● **WORK TO BE COMPLETED**
Return only the lines of the listing below that run from the line with "en doorgaan' te" through the line with "Solicitar demostración", both ends included, exactly as written.

● **GIVEN RECORDS**
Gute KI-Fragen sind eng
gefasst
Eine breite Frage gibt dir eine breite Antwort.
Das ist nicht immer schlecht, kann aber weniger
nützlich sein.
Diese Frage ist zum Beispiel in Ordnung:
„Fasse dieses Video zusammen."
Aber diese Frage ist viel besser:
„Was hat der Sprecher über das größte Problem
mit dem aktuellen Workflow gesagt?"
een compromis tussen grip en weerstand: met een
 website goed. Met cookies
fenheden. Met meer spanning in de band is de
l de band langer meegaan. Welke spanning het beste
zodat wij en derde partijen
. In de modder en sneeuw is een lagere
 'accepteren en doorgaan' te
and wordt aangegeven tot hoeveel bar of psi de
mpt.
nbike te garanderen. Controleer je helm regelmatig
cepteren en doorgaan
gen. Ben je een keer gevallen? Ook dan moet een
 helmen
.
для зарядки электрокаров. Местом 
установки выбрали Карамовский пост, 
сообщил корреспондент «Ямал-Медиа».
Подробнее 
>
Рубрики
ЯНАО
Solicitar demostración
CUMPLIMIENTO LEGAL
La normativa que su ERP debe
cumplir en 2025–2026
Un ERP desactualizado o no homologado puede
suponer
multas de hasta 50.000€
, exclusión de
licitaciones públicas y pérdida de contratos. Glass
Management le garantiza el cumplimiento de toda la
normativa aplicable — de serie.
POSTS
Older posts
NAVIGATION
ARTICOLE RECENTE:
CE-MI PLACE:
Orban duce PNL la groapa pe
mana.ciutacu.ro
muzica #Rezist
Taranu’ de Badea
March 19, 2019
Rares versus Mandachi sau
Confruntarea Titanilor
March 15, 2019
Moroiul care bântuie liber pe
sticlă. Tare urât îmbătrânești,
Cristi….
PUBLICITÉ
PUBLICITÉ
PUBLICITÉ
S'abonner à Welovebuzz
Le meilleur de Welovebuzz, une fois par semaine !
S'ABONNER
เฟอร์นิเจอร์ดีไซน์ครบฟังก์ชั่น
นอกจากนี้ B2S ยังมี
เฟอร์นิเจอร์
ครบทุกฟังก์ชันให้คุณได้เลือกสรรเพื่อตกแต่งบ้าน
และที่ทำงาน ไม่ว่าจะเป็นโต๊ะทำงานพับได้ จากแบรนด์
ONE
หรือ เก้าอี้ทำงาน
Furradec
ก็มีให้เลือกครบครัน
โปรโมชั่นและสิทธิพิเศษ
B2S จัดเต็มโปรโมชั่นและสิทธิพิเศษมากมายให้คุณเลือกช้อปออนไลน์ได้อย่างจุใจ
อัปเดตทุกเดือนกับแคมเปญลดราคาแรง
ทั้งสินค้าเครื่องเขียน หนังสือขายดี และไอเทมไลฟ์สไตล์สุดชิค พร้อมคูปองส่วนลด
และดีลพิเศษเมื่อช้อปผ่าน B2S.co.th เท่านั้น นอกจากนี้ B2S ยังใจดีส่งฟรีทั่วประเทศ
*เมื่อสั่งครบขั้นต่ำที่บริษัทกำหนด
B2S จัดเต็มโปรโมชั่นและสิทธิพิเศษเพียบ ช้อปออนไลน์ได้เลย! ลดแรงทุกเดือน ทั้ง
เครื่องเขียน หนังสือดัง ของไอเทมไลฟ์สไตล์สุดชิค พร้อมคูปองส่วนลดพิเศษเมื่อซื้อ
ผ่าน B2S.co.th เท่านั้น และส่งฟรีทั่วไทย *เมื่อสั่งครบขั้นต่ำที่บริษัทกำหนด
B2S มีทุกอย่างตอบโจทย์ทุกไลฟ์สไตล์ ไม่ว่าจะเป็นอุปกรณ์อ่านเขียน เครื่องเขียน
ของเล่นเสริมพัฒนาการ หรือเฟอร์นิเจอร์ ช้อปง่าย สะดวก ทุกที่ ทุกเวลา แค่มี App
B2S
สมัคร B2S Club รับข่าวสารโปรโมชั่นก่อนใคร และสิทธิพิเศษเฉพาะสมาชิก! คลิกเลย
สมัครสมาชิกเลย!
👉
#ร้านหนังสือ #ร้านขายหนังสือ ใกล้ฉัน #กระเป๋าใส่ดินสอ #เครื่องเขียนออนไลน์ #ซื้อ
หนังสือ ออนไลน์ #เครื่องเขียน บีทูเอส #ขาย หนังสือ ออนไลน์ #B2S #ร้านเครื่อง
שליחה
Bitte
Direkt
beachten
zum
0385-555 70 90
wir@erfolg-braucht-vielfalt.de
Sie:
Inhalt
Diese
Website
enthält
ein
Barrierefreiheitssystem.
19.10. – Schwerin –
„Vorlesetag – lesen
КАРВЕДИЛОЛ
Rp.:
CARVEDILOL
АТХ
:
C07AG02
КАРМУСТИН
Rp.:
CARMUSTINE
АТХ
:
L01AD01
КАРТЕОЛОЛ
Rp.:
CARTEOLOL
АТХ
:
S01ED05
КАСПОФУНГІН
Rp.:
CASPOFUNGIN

● **ANSWER SPACE**
 'accepteren en doorgaan' te
and wordt aangegeven tot hoeveel bar of psi de
mpt.
nbike te garanderen. Controleer je helm regelmatig
cepteren en doorgaan
gen. Ben je een keer gevallen? Ook dan moet een
 helmen
.
для зарядки электрокаров. Местом 
установки выбрали Карамовский пост, 
сообщил корреспондент «Ямал-Медиа».
Подробнее 
>
Рубрики
ЯНАО
Solicitar demostración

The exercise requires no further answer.